Two years ago, Kunia Country Farms in Central Oahu started working with the Zippy’s restaurant chain to supply lettuce and other salad greens to the company. As the farm’s founder Jason Brand tells it, the deal was a game changer for Kunia Country Farms. When Zippy’s started ordering large quantities of its salad mixes from the farm, it wasn’t just the revenue that made the difference, Brand says. It was also the security that went with having a steady, consistent buyer.
Kunia Country Farms increased its size by 45%, Brand says, investing in fields, equipment and food safety capabilities. “By knowing that we have reoccurring orders in hand, it’s easier as a business to invest or to approach a bank about financing against known revenue,” Brand said. “That’s the difference between growing by grants and growing by orders.”
Now, advocates of Hawaii agriculture say the State of Hawaii can do the same sort of thing Zippy’s did for Kunia Country Farms for farmers across the state. And, they say, it won’t cost taxpayers a dime because there already are big institutions buying lots of food: the state’s schools, prisons and hospitals.

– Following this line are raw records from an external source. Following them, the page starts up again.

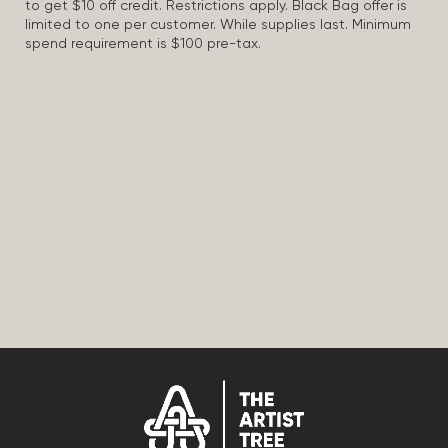
to get $10 off credit. Restrictions apply. Black Bag offer is
limited to one per customer. While supplies last. Minimum
spend requirement is $100 pre-tax.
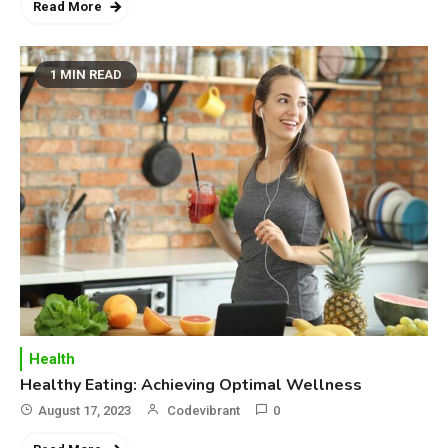
Top 10 Secrets to Unlocking
Read More
the Power of Governemnt
1 MIN READ
4
Health
A Comprehensive Guide to
Healthier life
Health
Healthy Eating: Achieving Optimal Wellness
August 17, 2023
Codevibrant
0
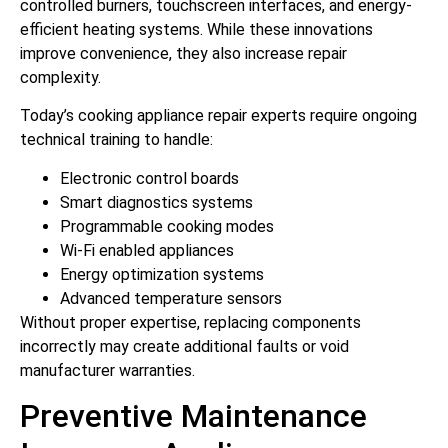
controlled burners, touchscreen interfaces, and energy-
efficient heating systems. While these innovations
improve convenience, they also increase repair
complexity.
Today’s cooking appliance repair experts require ongoing
technical training to handle:
Electronic control boards
Smart diagnostics systems
Programmable cooking modes
Wi-Fi enabled appliances
Energy optimization systems
Advanced temperature sensors
Without proper expertise, replacing components
incorrectly may create additional faults or void
manufacturer warranties.
Preventive Maintenance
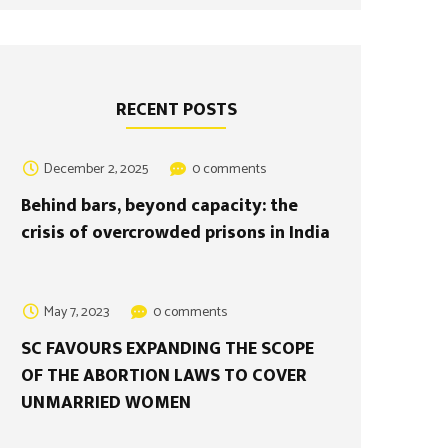
RECENT POSTS
December 2, 2025
0 comments
Behind bars, beyond capacity: the
crisis of overcrowded prisons in India
May 7, 2023
0 comments
SC FAVOURS EXPANDING THE SCOPE
OF THE ABORTION LAWS TO COVER
UNMARRIED WOMEN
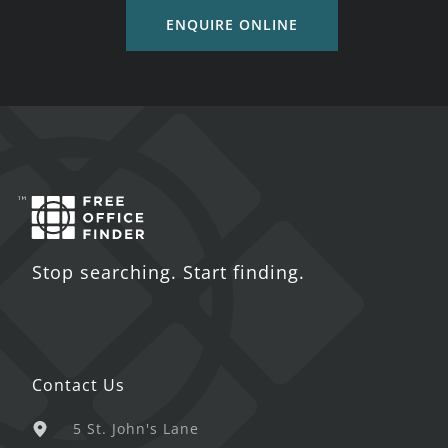
ENQUIRE ONLINE
Stop searching. Start finding.
Contact Us
5 St. John's Lane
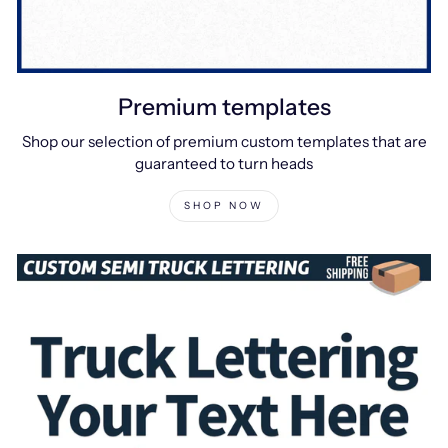
Premium templates
Shop our selection of premium custom templates that are
guaranteed to turn heads
SHOP NOW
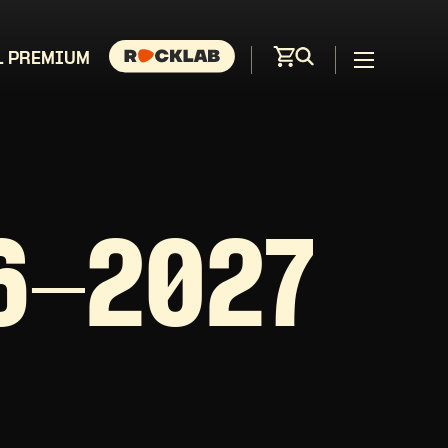
L PREMIUM
6-2027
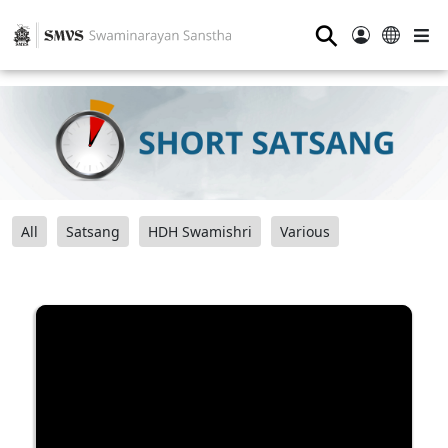
⚲
All
Satsang
HDH Swamishri
Various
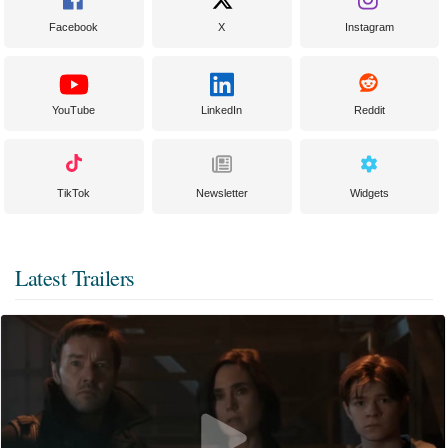
Facebook
X
Instagram
YouTube
LinkedIn
Reddit
TikTok
Newsletter
Widgets
Latest Trailers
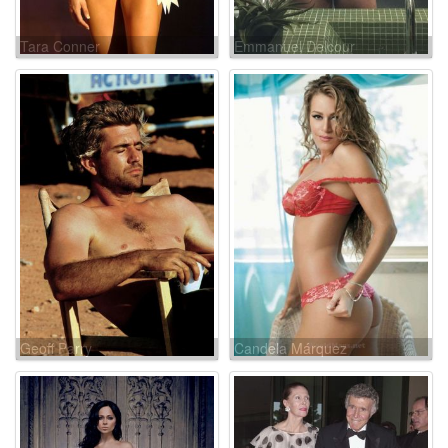
Tara Conner
Emmanuel Delcour
Geoff Parry
Candela Márquez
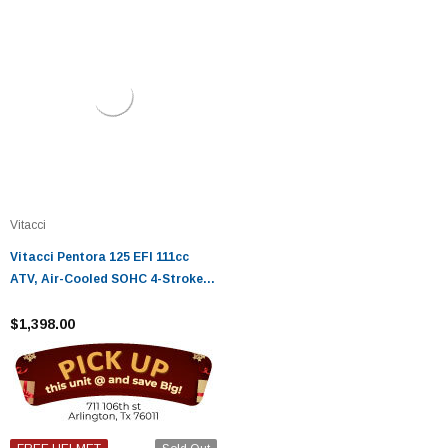
Vitacci
Vitacci Pentora 125 EFI 111cc
ATV, Air-Cooled SOHC 4-Stroke
ATV, Electric Start Fully
Automatic - Fully Assembled and
$1,398.00
Tested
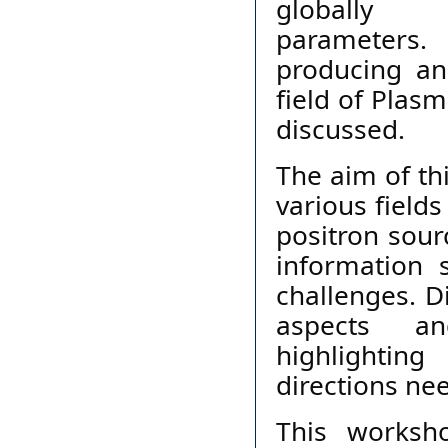
globally 
parameters.
producing an
field of Plas
discussed.
The aim of th
various field
positron sour
information 
challenges. D
aspects an
highlighti
directions ne
This worksh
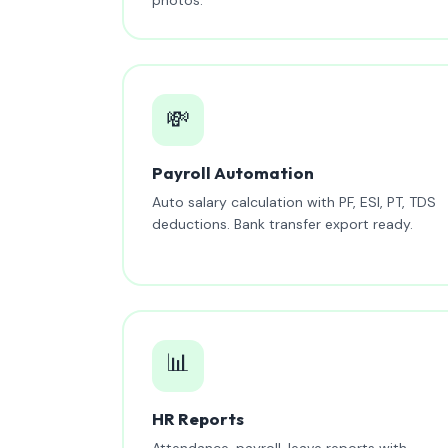
💸
Payroll Automation
Auto salary calculation with PF, ESI, PT, TDS
deductions. Bank transfer export ready.
📊
HR Reports
Attendance, payroll, leave reports with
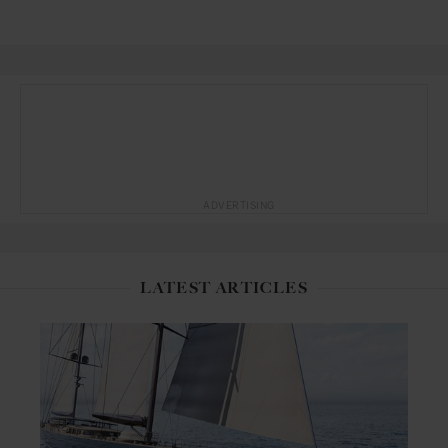
ADVERTISING
LATEST ARTICLES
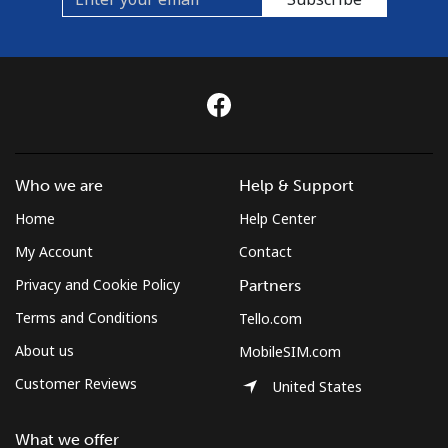
Who we are
Help & Support
Home
Help Center
My Account
Contact
Privacy and Cookie Policy
Partners
Terms and Conditions
Tello.com
About us
MobileSIM.com
Customer Reviews
United States
What we offer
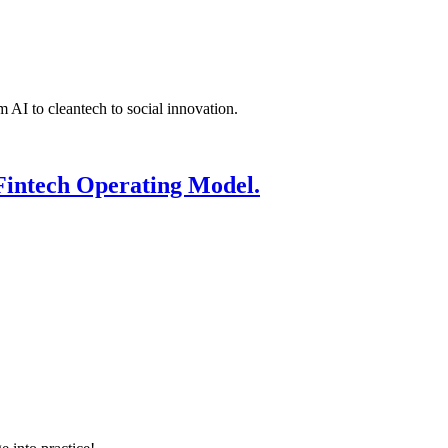
 AI to cleantech to social innovation.
Fintech Operating Model.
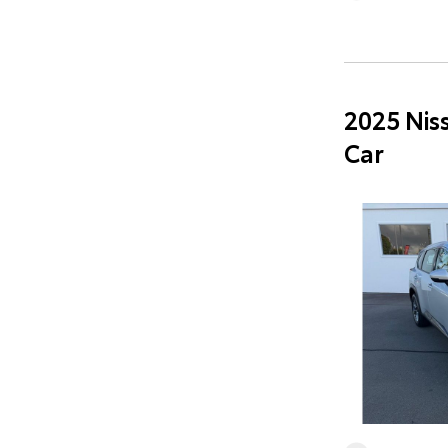
2025 Nis
Car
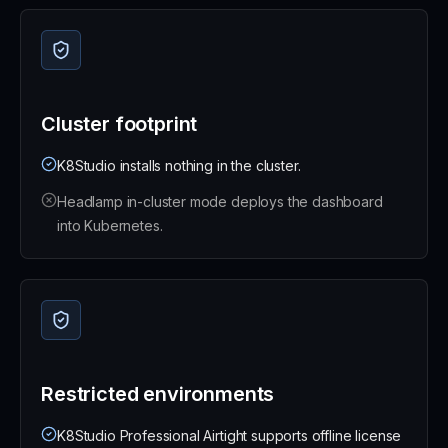
Cluster footprint
K8Studio installs nothing in the cluster.
Headlamp in-cluster mode deploys the dashboard
into Kubernetes.
Restricted environments
K8Studio Professional Airtight supports offline license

About 46% percent of Hawaii restaurants have virtually shut down, their revenue reduced to near zero during government-imposed closures, a study conducted by state-wide business groups and the University of Hawaii Economic Research Organization found. That’s been a huge blow to Hawaii’s 7,300 farms, some two-thirds of which are small operations growing produce to sell locally. Overall, revenue has dropped 16.7% for Hawaii’s agriculture industry, the UHERO study found.
That probably would have been worse if growers hadn’t quickly pivoted to selling to food banks and directly to customers through newly expanded community-supported agriculture programs and online farmers’ markets.
The Hawaii Farm Bureau Federation set up a “Farm to Car” program that lets people order online and pick up bags of produce at designated locations. Such programs provide short-term relief and may lead to more retail customers turning to CSAs, which let people buy regularly delivered boxes of local produce.